Asian Stocks Weigh Mixed China Data and Brent Crude Highs
Asian stocks are having a mixed day on Monday 17th January. There is not clear Asia-level trend but there are very diverse country-specific trends that are emerging. The big data points for Monday are the China fourth quarter and full year GDP numbers and the price of Brent Crude, which has been on an upsurge, despite demand concerns due to Omicron.
But first a look at the various Asian markets. Let us look at markets that are positive on Monday. Indian indices are trading higher while the Japanese Nikkei is about 75 bps higher while the Straits Times Singapore is mellowed with gains of just about 15 bps. Among other positive markets, Taiwan is up 66 bps while the Thailand based SET Composite is 66 bps higher. With robust GDP data, the Shanghai Composite is trading 60 bps higher.

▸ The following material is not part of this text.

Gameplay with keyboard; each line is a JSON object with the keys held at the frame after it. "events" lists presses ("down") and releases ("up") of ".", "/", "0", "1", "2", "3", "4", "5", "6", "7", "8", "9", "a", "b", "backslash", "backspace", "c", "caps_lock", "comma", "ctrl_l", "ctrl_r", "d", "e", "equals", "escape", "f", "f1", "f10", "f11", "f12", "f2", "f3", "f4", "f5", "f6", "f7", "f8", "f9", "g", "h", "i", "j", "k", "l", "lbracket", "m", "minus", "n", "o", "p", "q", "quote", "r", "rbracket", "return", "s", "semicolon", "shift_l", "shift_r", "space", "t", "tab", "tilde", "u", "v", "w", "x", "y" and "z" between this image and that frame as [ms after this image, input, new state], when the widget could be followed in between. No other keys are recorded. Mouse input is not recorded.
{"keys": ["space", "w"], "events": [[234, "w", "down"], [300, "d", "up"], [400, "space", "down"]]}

Which are the markets in Asia that are trading lower? Hong Kong and Korea are down. In fact, the Hang Seng is lower by 70 bps while the KOSPI is lower by over 110 bps. The Jakarta Composite index of Indonesia is also down nearly 100 bps on Monday. Clearly, the trends are mixed and no clear Asia level trend emerges. But let us look at two important factors that impacted Asia on Monday.

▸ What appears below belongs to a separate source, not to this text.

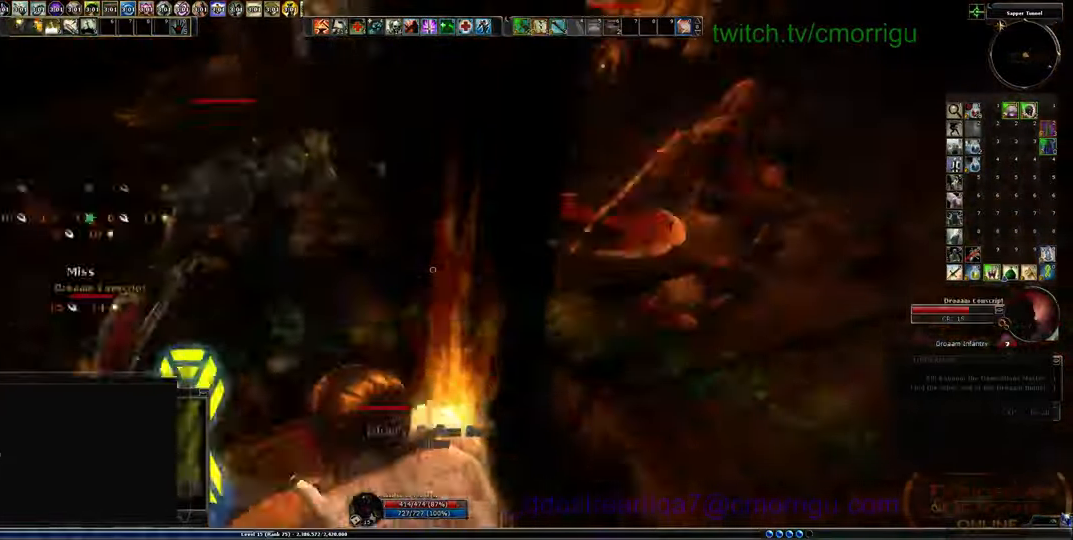
{"keys": ["w"], "events": [[134, "space", "up"], [267, "equals", "down"], [400, "equals", "up"]]}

China GDP was a positive surprise. For the fourth quarter ended Dec-21, China reported annualized GDP growth of 4% as against the Reuters consensus estimate of jut 3.6%. Clearly, China has surprise on the upside. For the full year 2021, China’s GDP grew at 8.1% as industrial output largely managed to offset the fall in retail sales.
Interestingly, December IIP for China grew at 4.3%, which his 70 bps more than the Reuters estimates. Also, for the first time since April, the month of December saw auto sector growing by 3.4%. The only disappointment was retail sales growing by 1.7%, which is nearly 200 bps lower than Reuters estimates.
Even as China GDP was encouraging, Brent prices continued to haunt Asia. Brent Prices at $86.46/bbl has scaled to a 3-year high. While the Omicron impact on demand has been limited the supply constraints continue and that is resulting in higher crude prices. Prices have been rising on consistent oil outages and hopes that Omicron will not be so pernicious to growth momentum after all.
Oil put pressure on Asian markets. The worry is that aggressive investment buying in oil is yet to start. Once the aggressive longs start getting built up, the price would be above $100 and that is the concern that Asian markets are broadly pencilling in. After, some of the largest Asian economies like Japan, Korea, China and India continue to be net importers of crude oil.